(Text section):
# Black chips with 3 wires



## jmdlcar (Apr 5, 2012)

Those black chips with 3 wires that is solder or bolted down have any PM in them?


----------



## jimdoc (Apr 5, 2012)

Do you mean transistors?

http://images.search.yahoo.com/images/view;_ylt=A0PDoS85_H1PI24AX8WJzbkF;_ylu=X3oDMTBlMTQ4cGxyBHNlYwNzcgRzbGsDaW1n?back=http%3A%2F%2Fimages.search.yahoo.com%2Fsearch%2Fimages%3Fp%3Dtransistor%26fr%3Datt-portal-s%26fr2%3Dpiv-web%26tab%3Dorganic%26ri%3D33&w=778&h=584&imgurl=i00.i.aliimg.com%2Fphoto%2Fv0%2F234816400%2FSwitch_Transistor_13007.jpg&rurl=http%3A%2F%2Fhuichuandianzi.en.alibaba.com%2Fproduct%2F234816400-209335739%2FSwitch_Transistor_13007.html&size=75.1+KB&name=...+Transistor+13007%2CTransistor%2CSwitch+Transistor+13007%2C+on+Alibaba.com&p=transistor&oid=b4012bb85b3352f64f073ccfc523c530&fr2=piv-web&fr=att-portal-s&tt=...%2BTransistor%2B13007%252CTransistor%252CSwitch%2BTransistor%2B13007%252C%2Bon%2BAlibaba.com&b=31&ni=40&no=33&tab=organic&ts=&sigr=12thjqmre&sigb=137r2i5d1&sigi=11v4ija78&.crumb=1bR6ttvVq9Z

Jim


----------



## jmdlcar (Apr 5, 2012)

Yes that is what I mean. The ones on Motherboard. Hope there is some PM in them.


----------



## jmdlcar (Apr 5, 2012)

I guest there is no PM in the transistors.


----------



## jmdlcar (Apr 6, 2012)

Guest I should have ask my dog if he could talk he would have try to tell me.


----------



## Geo (Apr 6, 2012)

Jack, from what i know about those transistors, they have no PM's. the only thing worth keeping is the copper.if i had a truckload of them i would find a way but for a handful its not worth messing with.


----------



## Smack (Apr 6, 2012)

I've snapped a few apart and came across a couple that had gold bonding wires, and I also had one that was gold plated.

Data records
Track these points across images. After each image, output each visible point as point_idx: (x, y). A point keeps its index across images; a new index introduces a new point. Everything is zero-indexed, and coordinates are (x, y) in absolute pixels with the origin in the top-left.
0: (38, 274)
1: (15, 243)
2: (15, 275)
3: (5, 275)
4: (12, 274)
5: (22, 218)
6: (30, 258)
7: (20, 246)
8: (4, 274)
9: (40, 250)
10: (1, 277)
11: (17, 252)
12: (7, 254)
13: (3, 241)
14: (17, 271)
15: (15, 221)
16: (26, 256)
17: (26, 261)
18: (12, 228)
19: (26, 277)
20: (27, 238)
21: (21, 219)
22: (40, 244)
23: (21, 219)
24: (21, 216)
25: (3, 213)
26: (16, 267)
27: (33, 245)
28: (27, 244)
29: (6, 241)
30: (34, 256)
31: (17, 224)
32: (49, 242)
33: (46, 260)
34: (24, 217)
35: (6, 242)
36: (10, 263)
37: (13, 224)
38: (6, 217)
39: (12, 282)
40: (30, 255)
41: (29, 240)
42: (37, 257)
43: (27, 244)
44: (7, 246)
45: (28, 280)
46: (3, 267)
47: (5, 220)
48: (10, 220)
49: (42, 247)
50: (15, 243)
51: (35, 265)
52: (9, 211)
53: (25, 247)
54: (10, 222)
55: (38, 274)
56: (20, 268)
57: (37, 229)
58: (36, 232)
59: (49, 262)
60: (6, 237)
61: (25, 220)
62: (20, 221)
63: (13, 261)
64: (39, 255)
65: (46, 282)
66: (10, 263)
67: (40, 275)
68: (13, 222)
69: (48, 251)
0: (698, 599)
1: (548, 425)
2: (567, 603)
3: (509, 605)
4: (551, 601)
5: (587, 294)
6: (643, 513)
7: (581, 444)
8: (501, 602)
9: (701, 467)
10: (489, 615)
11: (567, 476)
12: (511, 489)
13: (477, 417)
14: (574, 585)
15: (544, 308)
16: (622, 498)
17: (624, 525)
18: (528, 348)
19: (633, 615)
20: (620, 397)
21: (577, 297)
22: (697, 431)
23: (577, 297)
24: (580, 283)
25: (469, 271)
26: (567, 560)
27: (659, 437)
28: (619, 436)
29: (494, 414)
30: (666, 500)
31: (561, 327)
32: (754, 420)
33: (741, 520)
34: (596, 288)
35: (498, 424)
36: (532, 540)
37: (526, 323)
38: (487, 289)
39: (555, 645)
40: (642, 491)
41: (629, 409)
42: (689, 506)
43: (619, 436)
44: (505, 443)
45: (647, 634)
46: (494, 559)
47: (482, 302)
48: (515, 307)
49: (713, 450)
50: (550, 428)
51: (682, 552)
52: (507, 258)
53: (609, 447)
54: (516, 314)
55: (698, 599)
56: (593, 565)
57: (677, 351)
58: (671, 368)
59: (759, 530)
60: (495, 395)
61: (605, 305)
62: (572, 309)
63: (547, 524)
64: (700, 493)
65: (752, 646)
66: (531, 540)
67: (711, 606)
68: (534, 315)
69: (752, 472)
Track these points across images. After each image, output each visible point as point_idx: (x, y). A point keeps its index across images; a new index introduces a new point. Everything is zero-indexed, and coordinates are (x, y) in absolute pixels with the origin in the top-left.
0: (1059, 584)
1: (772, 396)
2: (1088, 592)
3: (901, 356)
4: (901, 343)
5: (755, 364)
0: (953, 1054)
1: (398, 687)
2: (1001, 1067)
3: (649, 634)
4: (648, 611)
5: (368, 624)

(Task list):
a - Answer these about the thread on black chips with three wires:
(i) How does jimdoc reply to the first post?
(ii) According to Geo, what is the only thing worth keeping from those transistors?
(iii) What did Smack find after snapping a few apart?
b - Can you set down the part of the thread on black chips with three wires that starts at "I guest there" and ends at "to tell me.", keeping every word unchanged?
These items have nothing to do with the forum thread.

(Answers):
a -
(i) He asks, "Do you mean transistors?"
(ii) The copper.
(iii) A couple that had gold bonding wires, and one that was gold plated.

b -
I guest there is no PM in the transistors.


----------



## jmdlcar (Apr 6, 2012)

Guest I should have ask my dog if he could talk he would have try to tell me.